Thanks again for your post - I'm glad I wasn't the only one thinking it.

JATB said...

It's not just the sermonette before Communion: EVERYTHING gets talked to death. I was in a PCA church not long ago where the "Assurance of Pardon" (I use quoted because there was no pardon in it, and I felt no assurance from it) consisted of reading an entire chapter from Hebrews, followed by a 15 minute harangue about "holiness." Yeesh.

When it's time to sing, let's sing. We have eyes. We can see the hymn number in the bulletin and/or on the hymn board. Don't insult us by saying "Now let's pick up our hymnals and turn to hymn number . . ." And please, no sappy "hymn stories" before we sing! When it's time to pray, pray! Emcees are for game shows, not worship services.

Jeff Meyers said...

Todd: I really wasn't thinking so much of the service this past week. The intro was a little lengthy, but didn't have the same kinds of problems I've noticed almost everywhere else, especially in presbyterian services

I'm mostly concerned about the super fencing of the Table with all sorts of warnings and calls to self-examination. The other problem is that when two or more ministers are officiating in a service often the one doing the intro to the Table feels the need to have his own little sermon before communion. That happens a lot in "tag team" liturgical leadership.

But honestly my post was not meant as a critique of last Sunday evening's service, which I thought was one of the better Reformation day services we've had in MO presbytery in many years.

Jeff Meyers said...

John: You are spot on correct about that. Ministers talk and explain way too much in our services. Let's worship, not talk about worship.
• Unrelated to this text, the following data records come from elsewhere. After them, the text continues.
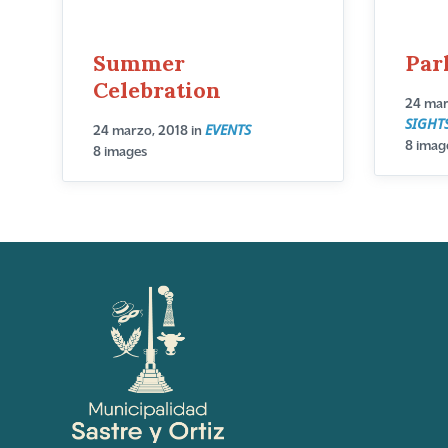
Summer
Par
Celebration
24 mar
SIGHT
EVENTS
24 marzo, 2018
in
8 imag
8 images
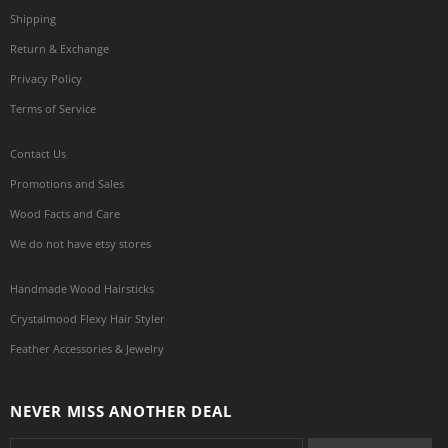
Shipping
Return & Exchange
Privacy Policy
Terms of Service
Contact Us
Promotions and Sales
Wood Facts and Care
We do not have etsy stores
Handmade Wood Hairsticks
Crystalmood Flexy Hair Styler
Feather Accessories & Jewelry
NEVER MISS ANOTHER DEAL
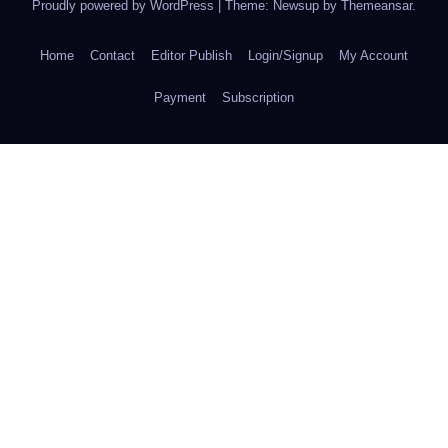
Proudly powered by WordPress
|
Theme: Newsup by
Themeansar
.
Home
Contact
Editor Publish
Login/Signup
My Account
Payment
Subscription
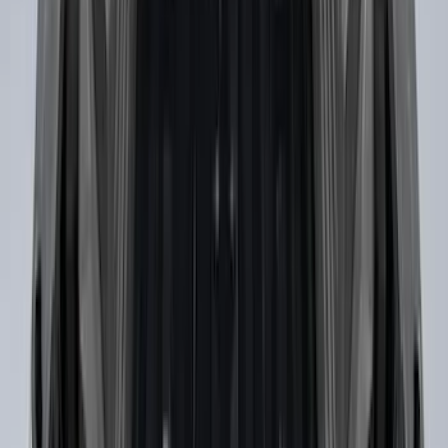
Pedestal/High Spoiler
SKU
:
VRR3Z19A412G
Ranger SuperCrew® 2019-2023 Chrome
5" Side Step Bars
SKU
:
KB3Z16450DB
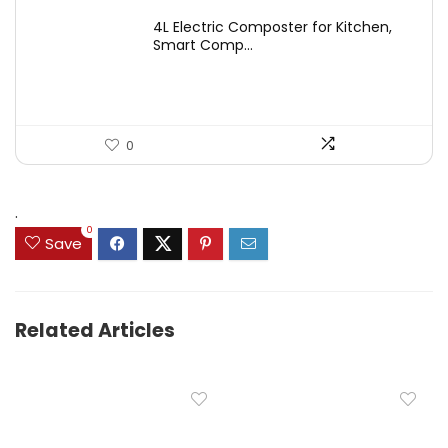
price
price
4L Electric Composter for Kitchen,
was:
is:
Smart Comp...
$2,999.99.
$399.99.
0
.
0
Save
Related Articles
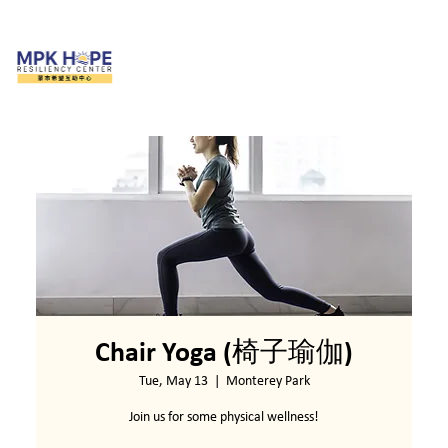
Chair Yoga (椅子瑜伽)
Tue, May 13
  |  
Monterey Park
Join us for some physical wellness!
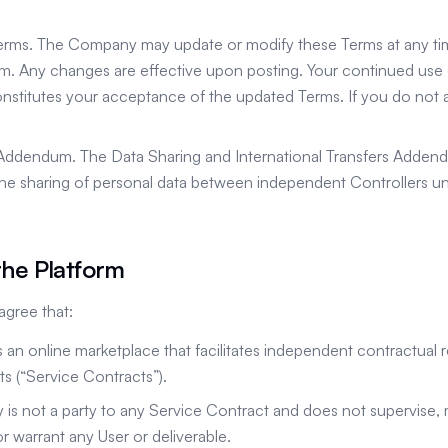
erms. The Company may update or modify these Terms at any ti
m. Any changes are effective upon posting. Your continued use o
onstitutes your acceptance of the updated Terms. If you do not
 Addendum. The Data Sharing and International Transfers Addend
he sharing of personal data between independent Controllers un
the Platform
gree that:
is an online marketplace that facilitates independent contractual
ts (“Service Contracts”).
is not a party to any Service Contract and does not supervise,
r warrant any User or deliverable.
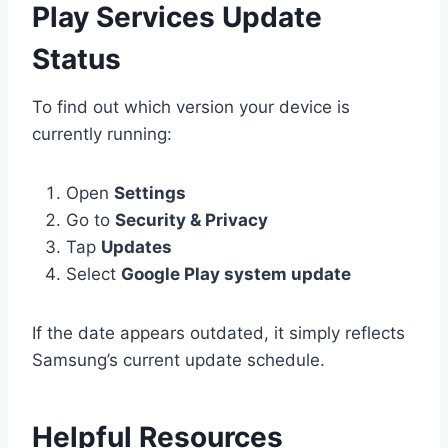
Play Services Update
Status
To find out which version your device is
currently running:
Open
Settings
Go to
Security & Privacy
Tap
Updates
Select
Google Play system update
If the date appears outdated, it simply reflects
Samsung’s current update schedule.
Helpful Resources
Valerie (Kyriosity) said...

But when does instruction happen if not during the service? Yes, we could make folks come early or stay late for a liturgy lesson, but explaining along the way (as you rise up, sit down, etc., to borrow a verse out of context), especially when there's been a change, seems the way to go. I noticed that this past Sunday, when we had a visitor my pastor knew was not at all used to liturgical worship, he did a bit more explaining for her benefit (and I did a bit of whispering, since she was sitting next to me). Since visitors in particular are going to need a little extra help understanding what's going on, the explanation serves as a bit of translating of what will be to many a foreign liturgical language.

Jeff Meyers said...

I'm all for educating people. But it can't happen all the time. There are all sorts of places and venues to do this - Sunday School, evening church, DVDs, CDs, mp3s, pamphets, articles, conversations, books, etc. To explain things every Sunday because there's a visitor is overkill.

I went to an Episcopal church last Sunday where the liturgy was not readily accessible. I made it through. They even chanted Psalm 90. Amazing. It wasn't strong, but it was chanted. No one stopped to explain it. We just did it. I picked it up after a few lines. T

he amount of explaining that NEEDS to be done in Reformed liturgical churches is overrated. A little help from the person sitting next to you AND a well laid-out service bulletin can do everything you need. Reformed people OD on apologetics. We're always worried that everyone knows WHY we do everything we do.

For those who need explanation of WHY we do things, well, they can get that from the pastor himself in their home or with a pamphlet, booklet, book, mp3, etc.

JATB said...

"Reformed people OD on apologetics." What a great quote!

John H said...

@valerie: The liturgy is itself a form of instruction. In my childhood, I learnt more (as a choirboy) about the Christian faith from attending the weekly communion liturgy - saying the Nicene Creed and so on - and evening prayer than I ever learnt from direct, didactic instruction.